Adaptation of human enteric coronavirus to growth in cell lines

Abstract

Background: The existence of human enteric coronavirus (HEC) has been debated since its first description in stool by electron microscopy (EM) in 1975. Needed to resolve the issue is its cultivation in readily available cell lines.

Objectives: To grow HEC in cell lines.

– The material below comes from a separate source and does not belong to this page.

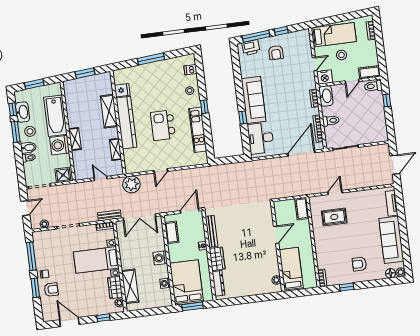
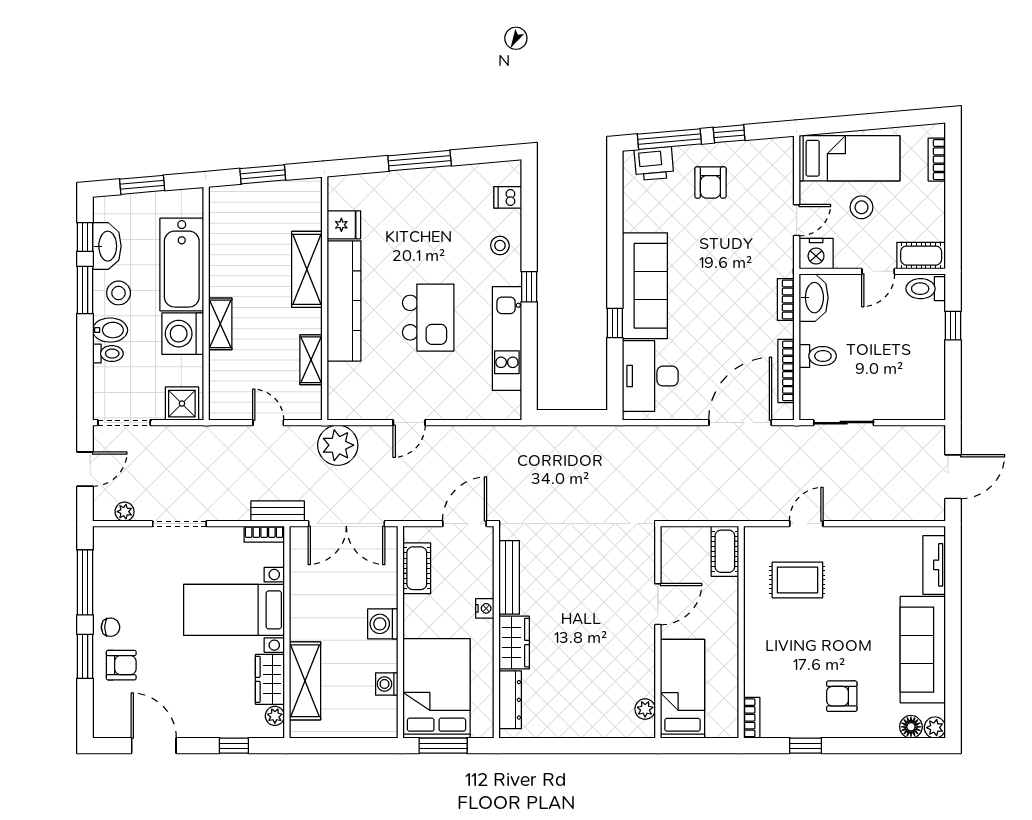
kitchen island: (163, 125) -> (428, 318), turned 180

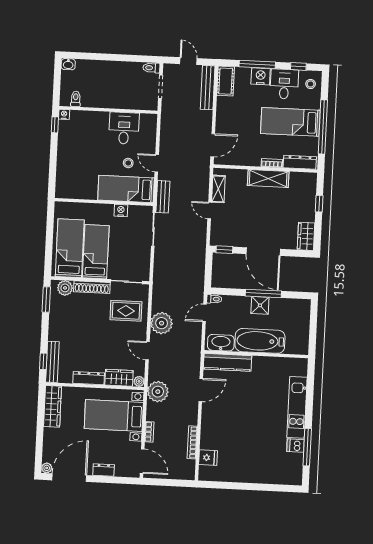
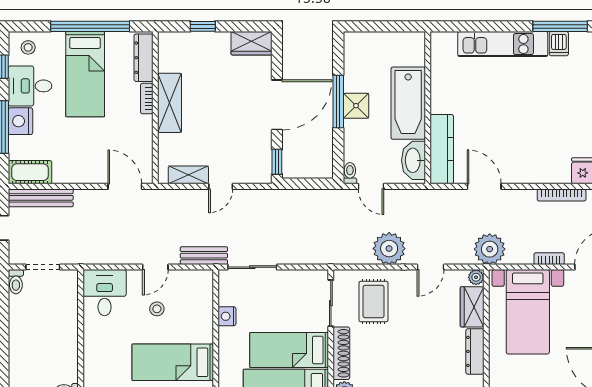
desk: (124, 128) -> (105, 293), moved, turned 90
bed: (126, 189) -> (173, 362), moved, turned 90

To describe its characteristics and to differentiate it from other human and animal coronaviruses.

Study design: Originally grown in human fetal intestinal organ culture, HEC was passed in J774 cells (a mouse macrophage cell line) and C6/36 cells (a mosquito cell line). Its cytopathic effect (CPE) and pattern of immunofluorescence were described. Its appearance was ascertained by negative staining and transmission EM. Its structural proteins were delineated by polyacrylamide gel electrophoresis (PAGE) and Western blotting (WB). The antigenic character of the virus was determined by immunofluorescence and WB. Agglutination with mouse erythrocytes was performed.

Results: In J774 cells, HEC induced the formation of giant cells and small syncytia. Immunofluorescence in both J774 and C6/36 cells was limited to the cytoplasm. Studies with transmission EM revealed the virus to have the typical appearance of other coronaviruses, to be 80-120 nm in diameter, and to bud into cysternae of the endoplasmic reticulum. By PAGE and WB, its major protein has an average molecular weight (MW) of 41 kilodaltons (kDa). Two other proteins had MWs of 190 and 24 kDa. By immunofluorescence and WB, HEC is antigenically distinct from human coronaviruses 0C43 and 229E and mouse hepatitis virus (A59 strain). Preparations of HEC did not agglutinate mouse erythrocytes.

Conclusion: We conclude that HEC is a human coronavirus that is antigenically unrelated to 0C43 and 229E viruses. Growth of HEC in readily available cell lines should aid in elucidating its role as a pathogen in human diarrheal illnesses.

Fig. 1

Transmission electron microscopy of infected J774 cells. The picture is at a magnification of 112 500.

Fig. 2

CVLPs from negatively stained resuspended pellets prepared from supernatants of infected cells. Row 1, frames 1 and 2: J774 cells. Row 1, frame 3, row 2, frame 1: C6/36 cells. Row 2, frames 2 and 3: pooled supernatants from J774 and C6/36 cells at 13 and 20 days after inoculation of virus seed stock.

Fig. 3

PAGE of PEG precipitate centrifuged on a 20–60% sucrose gradient at 130 000 g for 18 h at 4°C and silver stained. The column on the right was from a band at mid-gradient; the column to the left was from a band just above mid-gradient.

Fig. 4

Western blot of OC43 antigen and various antisera. Note that OC43 and A N antisera stain the major protein N at 49 kDa whereas Patient 1 (Ig and IgM) does not nor does antiserum to 229E.

Fig. 5

Western blot of 229E antigen and various antisera. Note that 229E antiserum stains the major protein N at or around 49 kDa but this protein is not stained by antisera to OC43, A N or from Patient 1 (Ig).

Fig. 6

Western blot of HEC preparations from J774 cells. Note patient reactions to the major protein centering at 41 kDa where antisera to 229E, OC43, and α N do not stain this protein. PT3, IgM* represents a serum specimen obtained from patient 3 at a later date.

Fig. 7

Western blot of HEC purified from infected C6/36 cells and human immune IgM positive antisera. Sera from these patients (Ig) stained the cytoplasm of infected C6/36 cells but antisera to OC43 and 229E viruses did not.